## Task objective:
Using the line that contains "東京：2019/3/21(木祝)" as the start, restate each line word for word through the final line of the material below, and return only those.
——
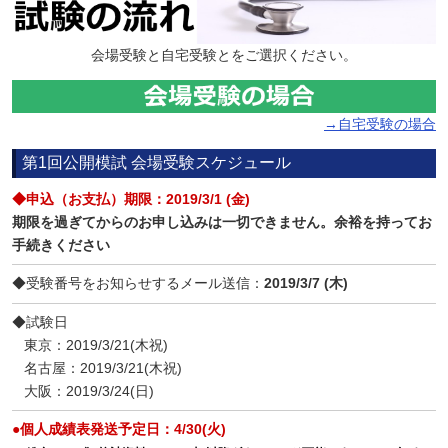
会場受験と自宅受験とをご選択ください。
→自宅受験の場合
第1回公開模試 会場受験スケジュール
◆申込（お支払）期限：2019/3/1
(金)
期限を過ぎてからのお申し込みは一切できません。余裕を持ってお
手続きください
◆受験番号をお知らせするメール送信：
2019/3/7
(木)
◆試験日
東京：2019/3/21(木祝)
名古屋：2019/3/21(木祝)
大阪：2019/3/24(日)
●個人成績表発送予定日：4/30(火)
——
## Response box:
東京：2019/3/21(木祝)
名古屋：2019/3/21(木祝)
大阪：2019/3/24(日)
●個人成績表発送予定日：4/30(火)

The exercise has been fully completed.